Dal giugno dell’anno scorso si susseguono le manifestazioni e le azioni simboliche, sempre non violente, che rischiano spesso di non venire alla luce, cancellate dalla disinformazione e dalla repressione, come ricostruisce attentamente un documento di Amnesty International pubblicato il 14 maggio. I prossimi giorni saranno decisivi per capire se l'onda verde (come è stato chiamato il movimento di lotta) è ancora forte: in maggio per la prima volta il presidente è stato apertamente contestato a un comizio, mentre si preannuncia una mobilitazione di massa per il 12 giugno, primo anniversario della contestata elezione di Ahmadinejad.

Continua il giornalista: “Tuttavia anche il movimento di protesta è qualcosa di nuovo, perché sta portando istanze politiche e sta coinvolgendo numerose personalità che contano. È riuscito però ad intercettare in parte il malcontento generale che serpeggia da anni nella popolazione ma che di rado ha potuto esprimersi. Quando questo disagio si salderà completamente con una piattaforma politica allora la Repubblica islamica potrebbe entrare in una nuova fase, perché così non può andare avanti.
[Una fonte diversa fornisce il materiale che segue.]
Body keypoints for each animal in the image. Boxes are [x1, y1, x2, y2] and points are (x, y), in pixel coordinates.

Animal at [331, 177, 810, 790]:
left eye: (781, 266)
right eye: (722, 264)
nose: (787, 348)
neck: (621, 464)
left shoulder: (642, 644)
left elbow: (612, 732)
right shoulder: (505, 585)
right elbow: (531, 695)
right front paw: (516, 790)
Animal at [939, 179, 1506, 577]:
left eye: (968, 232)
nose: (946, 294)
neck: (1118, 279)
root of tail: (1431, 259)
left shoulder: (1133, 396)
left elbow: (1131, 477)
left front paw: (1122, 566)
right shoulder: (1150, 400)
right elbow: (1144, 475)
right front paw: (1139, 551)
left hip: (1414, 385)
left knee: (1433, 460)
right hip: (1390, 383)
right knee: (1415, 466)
La soluzione non potrà provenire dall’esterno, come accadde ai tempi di Khomeini, ma sarà da dentro che si giungerà, in tempi mediamente brevi, a un cambiamento”.
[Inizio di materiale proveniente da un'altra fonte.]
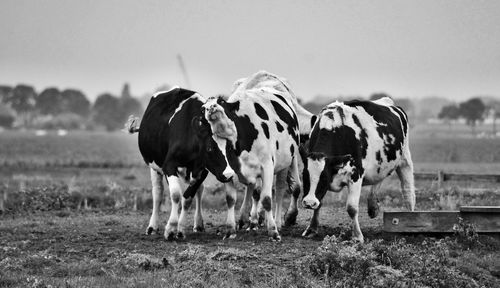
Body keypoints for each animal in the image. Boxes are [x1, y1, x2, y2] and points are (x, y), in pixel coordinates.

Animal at [127, 86, 234, 240]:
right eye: (209, 148)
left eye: (229, 146)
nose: (229, 174)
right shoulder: (168, 166)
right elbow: (176, 195)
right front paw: (171, 228)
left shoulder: (202, 171)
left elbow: (187, 198)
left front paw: (181, 229)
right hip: (154, 166)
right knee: (157, 193)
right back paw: (152, 227)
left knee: (199, 191)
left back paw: (198, 224)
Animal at [201, 71, 314, 240]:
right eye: (203, 108)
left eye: (221, 101)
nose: (211, 107)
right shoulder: (229, 169)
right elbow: (231, 199)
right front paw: (231, 229)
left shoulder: (268, 165)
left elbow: (268, 198)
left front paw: (273, 230)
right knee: (254, 189)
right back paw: (249, 219)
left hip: (284, 161)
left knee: (279, 190)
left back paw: (275, 221)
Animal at [300, 97, 414, 243]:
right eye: (304, 176)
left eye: (324, 177)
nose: (309, 202)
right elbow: (319, 202)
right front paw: (311, 229)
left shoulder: (355, 175)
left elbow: (351, 208)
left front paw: (357, 236)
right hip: (380, 163)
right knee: (378, 179)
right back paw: (373, 205)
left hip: (404, 159)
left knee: (408, 192)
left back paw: (408, 218)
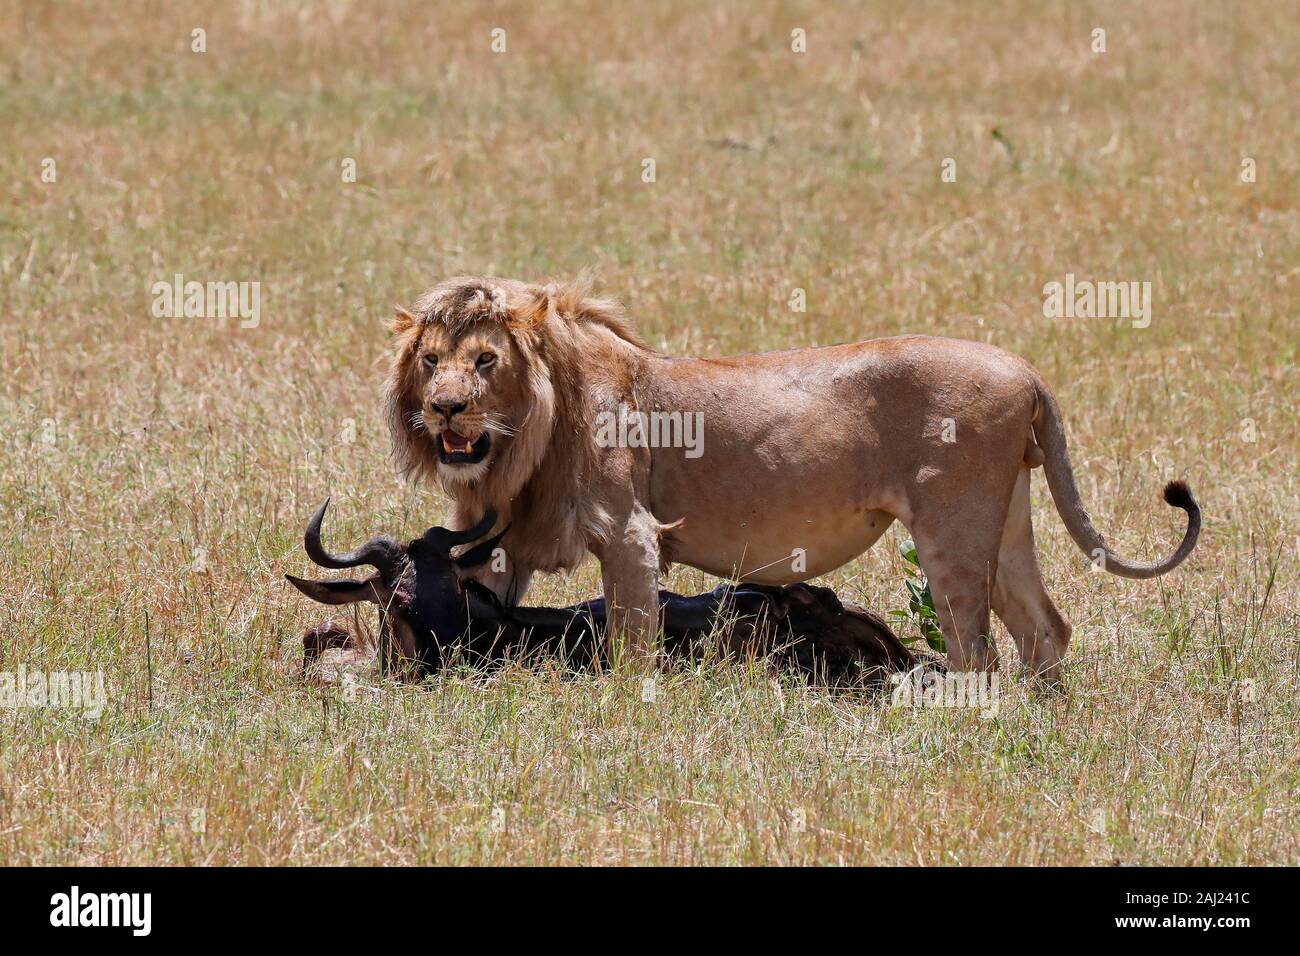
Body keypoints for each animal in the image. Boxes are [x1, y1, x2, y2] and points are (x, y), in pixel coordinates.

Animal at [385, 276, 1200, 680]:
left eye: (486, 361)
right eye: (430, 360)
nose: (445, 408)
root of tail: (1027, 370)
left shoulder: (631, 534)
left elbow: (631, 642)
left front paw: (629, 707)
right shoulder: (503, 544)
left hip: (954, 529)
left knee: (977, 650)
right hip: (1007, 526)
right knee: (1044, 630)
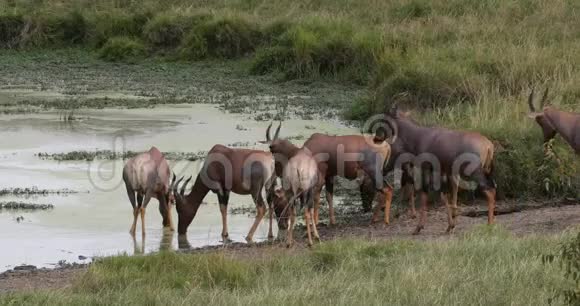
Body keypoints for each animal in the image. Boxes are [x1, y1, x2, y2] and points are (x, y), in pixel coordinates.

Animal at [262, 120, 398, 226]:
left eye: (272, 150)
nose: (278, 172)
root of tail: (385, 144)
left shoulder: (320, 176)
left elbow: (316, 197)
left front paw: (315, 222)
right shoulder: (330, 176)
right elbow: (329, 196)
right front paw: (332, 222)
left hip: (373, 171)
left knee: (387, 189)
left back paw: (385, 220)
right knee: (383, 190)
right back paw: (374, 219)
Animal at [382, 105, 496, 234]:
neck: (421, 136)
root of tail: (488, 145)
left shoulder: (426, 169)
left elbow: (425, 194)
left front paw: (418, 227)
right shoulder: (442, 172)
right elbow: (446, 196)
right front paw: (450, 226)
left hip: (474, 173)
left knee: (490, 190)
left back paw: (489, 224)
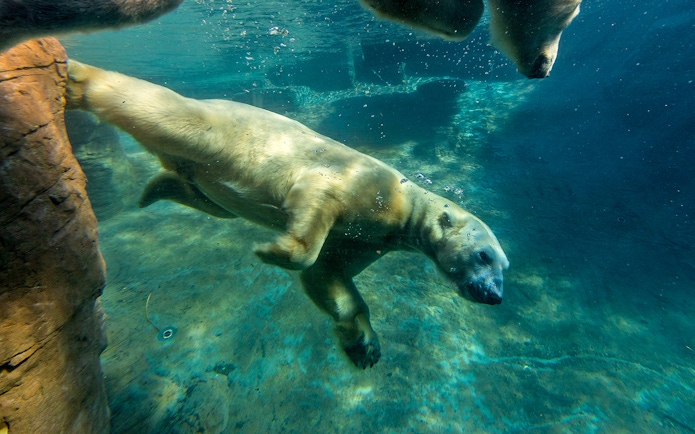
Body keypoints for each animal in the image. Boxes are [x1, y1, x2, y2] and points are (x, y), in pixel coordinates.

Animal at [65, 60, 509, 369]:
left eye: (504, 265)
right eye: (484, 255)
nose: (495, 295)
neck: (402, 204)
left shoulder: (367, 240)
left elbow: (329, 277)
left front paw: (365, 346)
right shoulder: (357, 185)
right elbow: (313, 214)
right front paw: (273, 251)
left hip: (206, 181)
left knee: (206, 197)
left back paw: (153, 190)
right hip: (218, 127)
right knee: (164, 112)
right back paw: (75, 77)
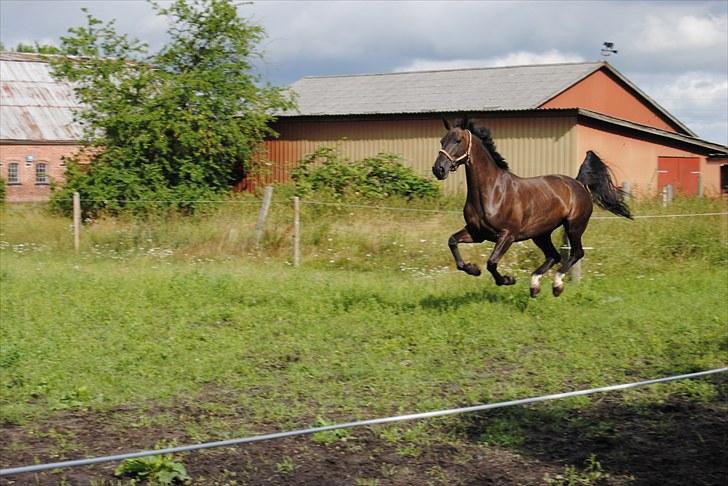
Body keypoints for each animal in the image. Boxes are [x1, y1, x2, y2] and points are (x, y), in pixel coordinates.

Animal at [432, 117, 632, 296]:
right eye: (442, 140)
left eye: (458, 140)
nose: (438, 169)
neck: (493, 192)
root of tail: (579, 183)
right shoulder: (477, 233)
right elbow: (452, 242)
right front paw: (473, 269)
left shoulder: (507, 235)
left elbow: (492, 262)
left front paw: (508, 279)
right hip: (541, 234)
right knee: (554, 256)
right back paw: (534, 286)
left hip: (574, 226)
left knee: (576, 253)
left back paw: (557, 286)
Esistono comunque molti fattori esterni che possono influire sull’evoluzione di questo braccio di ferro tra le istanze di rinnovamento e il desiderio del regime di mantenere lo status quo. La questione del nucleare è al centro dello scenario internazionale. “Occorre seguire attentamente l’evolversi della situazione” ci dice Zarmandili “perché nulla è ancora scontato. Se nei mesi scorsi sembrava molto probabile, se non imminente, un intervento militare israeliano, oggi sembra ci sia più spazio per la diplomazia. Ma un colpo di mano, una fuga in avanti, una rottura improvvisa sono sempre possibili. Tuttavia neppure un bombardamento chirurgico sarebbe risolutivo ma infiammerebbe ulteriormente il contesto medio orientale, favorendo in ultima analisi gli Ayatollah”.
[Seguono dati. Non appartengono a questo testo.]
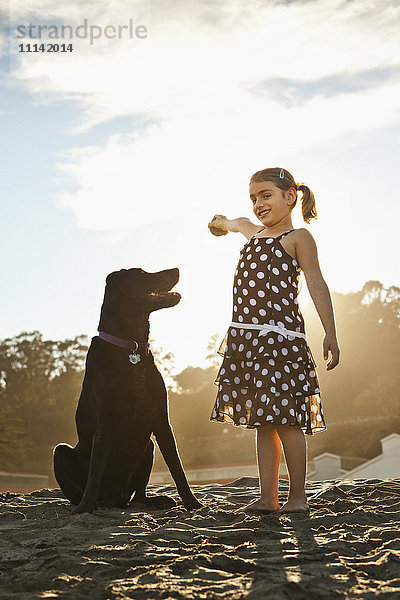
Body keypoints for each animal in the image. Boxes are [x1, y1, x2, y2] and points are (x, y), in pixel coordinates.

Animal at [53, 268, 202, 516]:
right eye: (142, 274)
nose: (177, 270)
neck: (131, 348)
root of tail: (117, 499)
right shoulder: (105, 421)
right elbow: (95, 472)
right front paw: (84, 507)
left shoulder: (161, 420)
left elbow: (177, 467)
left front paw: (193, 503)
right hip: (61, 453)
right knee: (78, 487)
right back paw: (91, 503)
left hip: (147, 446)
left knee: (139, 494)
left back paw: (154, 500)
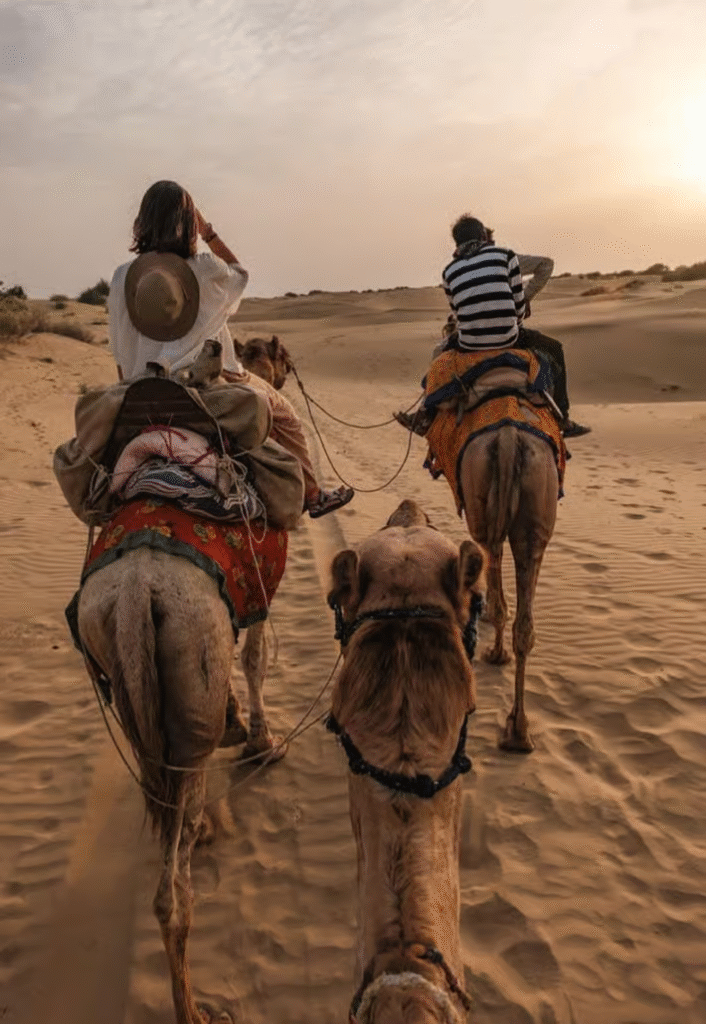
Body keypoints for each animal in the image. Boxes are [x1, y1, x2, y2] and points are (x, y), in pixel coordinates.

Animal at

Intorno all’Iran dunque si muove la politica internazionale ben sapendo che un’arma atomica in mano a un regime sanguinario altererebbe gli equilibri strategici. L’accordo a tre Iran-Turchia-Brasile (con Lula ai ferri corti con l’amministrazione Obama) sul combustibile nucleare dimostra il protagonismo di nuovi attori emergenti diversi dai cinque membri con diritto di veto all’ONU. Non a caso Mosca si è improvvisamente riavvicinata agli Stati Uniti, temendo di perdere il proprio ruolo nella crisi.